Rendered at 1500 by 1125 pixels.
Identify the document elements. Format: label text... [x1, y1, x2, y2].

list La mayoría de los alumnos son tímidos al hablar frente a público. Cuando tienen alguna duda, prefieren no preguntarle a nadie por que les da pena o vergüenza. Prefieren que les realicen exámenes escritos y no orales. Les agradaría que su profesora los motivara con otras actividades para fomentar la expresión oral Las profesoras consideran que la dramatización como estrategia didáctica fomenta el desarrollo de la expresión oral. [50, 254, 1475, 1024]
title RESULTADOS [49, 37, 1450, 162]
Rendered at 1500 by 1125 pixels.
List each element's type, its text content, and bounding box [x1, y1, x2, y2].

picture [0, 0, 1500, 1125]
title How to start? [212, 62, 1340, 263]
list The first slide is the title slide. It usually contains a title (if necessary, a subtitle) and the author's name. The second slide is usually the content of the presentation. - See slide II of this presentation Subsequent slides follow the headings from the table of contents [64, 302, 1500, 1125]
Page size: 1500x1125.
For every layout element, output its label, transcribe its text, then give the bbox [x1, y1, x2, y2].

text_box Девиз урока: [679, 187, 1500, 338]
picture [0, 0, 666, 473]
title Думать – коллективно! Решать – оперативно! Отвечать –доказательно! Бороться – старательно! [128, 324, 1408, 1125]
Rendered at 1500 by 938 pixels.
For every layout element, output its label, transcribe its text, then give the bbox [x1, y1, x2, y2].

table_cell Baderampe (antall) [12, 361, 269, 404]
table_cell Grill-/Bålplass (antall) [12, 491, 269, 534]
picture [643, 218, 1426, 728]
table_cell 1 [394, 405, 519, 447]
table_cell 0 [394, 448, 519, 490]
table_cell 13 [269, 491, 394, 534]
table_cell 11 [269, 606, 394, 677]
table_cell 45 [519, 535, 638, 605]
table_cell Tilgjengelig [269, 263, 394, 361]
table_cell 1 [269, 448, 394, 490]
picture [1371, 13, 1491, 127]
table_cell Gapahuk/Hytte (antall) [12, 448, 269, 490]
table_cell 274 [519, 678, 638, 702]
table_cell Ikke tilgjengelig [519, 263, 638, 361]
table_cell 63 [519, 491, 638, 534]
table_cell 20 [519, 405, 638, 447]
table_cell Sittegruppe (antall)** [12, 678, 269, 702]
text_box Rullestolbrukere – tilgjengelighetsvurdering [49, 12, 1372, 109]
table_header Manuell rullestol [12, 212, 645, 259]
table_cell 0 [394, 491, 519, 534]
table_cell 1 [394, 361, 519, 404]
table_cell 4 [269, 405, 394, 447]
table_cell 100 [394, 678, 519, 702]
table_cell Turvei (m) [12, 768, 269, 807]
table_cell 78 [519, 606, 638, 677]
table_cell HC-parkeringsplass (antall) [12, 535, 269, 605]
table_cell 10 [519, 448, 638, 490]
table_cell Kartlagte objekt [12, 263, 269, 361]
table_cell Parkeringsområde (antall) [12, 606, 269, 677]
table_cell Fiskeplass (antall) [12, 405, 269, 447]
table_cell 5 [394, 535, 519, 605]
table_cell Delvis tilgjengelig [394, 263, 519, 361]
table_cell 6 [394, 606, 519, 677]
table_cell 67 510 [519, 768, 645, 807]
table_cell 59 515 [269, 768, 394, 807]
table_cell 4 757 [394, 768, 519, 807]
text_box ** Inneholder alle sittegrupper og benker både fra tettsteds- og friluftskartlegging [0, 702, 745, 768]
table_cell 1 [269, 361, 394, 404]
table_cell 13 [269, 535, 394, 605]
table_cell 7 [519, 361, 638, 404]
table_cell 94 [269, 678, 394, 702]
##############################
» Work order: Write the data above out again in full, with every word as given.

» Response to the task:
Rendered at 1500 by 1125 pixels.
Identify the document elements. Format: label text... [x1, y1, x2, y2].

list La mayoría de los alumnos son tímidos al hablar frente a público. Cuando tienen alguna duda, prefieren no preguntarle a nadie por que les da pena o vergüenza. Prefieren que les realicen exámenes escritos y no orales. Les agradaría que su profesora los motivara con otras actividades para fomentar la expresión oral Las profesoras consideran que la dramatización como estrategia didáctica fomenta el desarrollo de la expresión oral. [50, 254, 1475, 1024]
title RESULTADOS [49, 37, 1450, 162]
Rendered at 1500 by 1125 pixels.
List each element's type, its text content, and bounding box [x1, y1, x2, y2].

picture [0, 0, 1500, 1125]
title How to start? [212, 62, 1340, 263]
list The first slide is the title slide. It usually contains a title (if necessary, a subtitle) and the author's name. The second slide is usually the content of the presentation. - See slide II of this presentation Subsequent slides follow the headings from the table of contents [64, 302, 1500, 1125]
Page size: 1500x1125.
For every layout element, output its label, transcribe its text, then give the bbox [x1, y1, x2, y2].

text_box Девиз урока: [679, 187, 1500, 338]
picture [0, 0, 666, 473]
title Думать – коллективно! Решать – оперативно! Отвечать –доказательно! Бороться – старательно! [128, 324, 1408, 1125]
Rendered at 1500 by 938 pixels.
For every layout element, output its label, transcribe its text, then give the bbox [x1, y1, x2, y2].

table_cell Baderampe (antall) [12, 361, 269, 404]
table_cell Grill-/Bålplass (antall) [12, 491, 269, 534]
picture [643, 218, 1426, 728]
table_cell 1 [394, 405, 519, 447]
table_cell 0 [394, 448, 519, 490]
table_cell 13 [269, 491, 394, 534]
table_cell 11 [269, 606, 394, 677]
table_cell 45 [519, 535, 638, 605]
table_cell Tilgjengelig [269, 263, 394, 361]
table_cell 1 [269, 448, 394, 490]
picture [1371, 13, 1491, 127]
table_cell Gapahuk/Hytte (antall) [12, 448, 269, 490]
table_cell 274 [519, 678, 638, 702]
table_cell Ikke tilgjengelig [519, 263, 638, 361]
table_cell 63 [519, 491, 638, 534]
table_cell 20 [519, 405, 638, 447]
table_cell Sittegruppe (antall)** [12, 678, 269, 702]
text_box Rullestolbrukere – tilgjengelighetsvurdering [49, 12, 1372, 109]
table_header Manuell rullestol [12, 212, 645, 259]
table_cell 0 [394, 491, 519, 534]
table_cell 1 [394, 361, 519, 404]
table_cell 4 [269, 405, 394, 447]
table_cell 100 [394, 678, 519, 702]
table_cell Turvei (m) [12, 768, 269, 807]
table_cell 78 [519, 606, 638, 677]
table_cell HC-parkeringsplass (antall) [12, 535, 269, 605]
table_cell 10 [519, 448, 638, 490]
table_cell Kartlagte objekt [12, 263, 269, 361]
table_cell Parkeringsområde (antall) [12, 606, 269, 677]
table_cell Fiskeplass (antall) [12, 405, 269, 447]
table_cell 5 [394, 535, 519, 605]
table_cell Delvis tilgjengelig [394, 263, 519, 361]
table_cell 6 [394, 606, 519, 677]
table_cell 67 510 [519, 768, 645, 807]
table_cell 59 515 [269, 768, 394, 807]
table_cell 4 757 [394, 768, 519, 807]
text_box ** Inneholder alle sittegrupper og benker både fra tettsteds- og friluftskartlegging [0, 702, 745, 768]
table_cell 1 [269, 361, 394, 404]
table_cell 13 [269, 535, 394, 605]
table_cell 7 [519, 361, 638, 404]
table_cell 94 [269, 678, 394, 702]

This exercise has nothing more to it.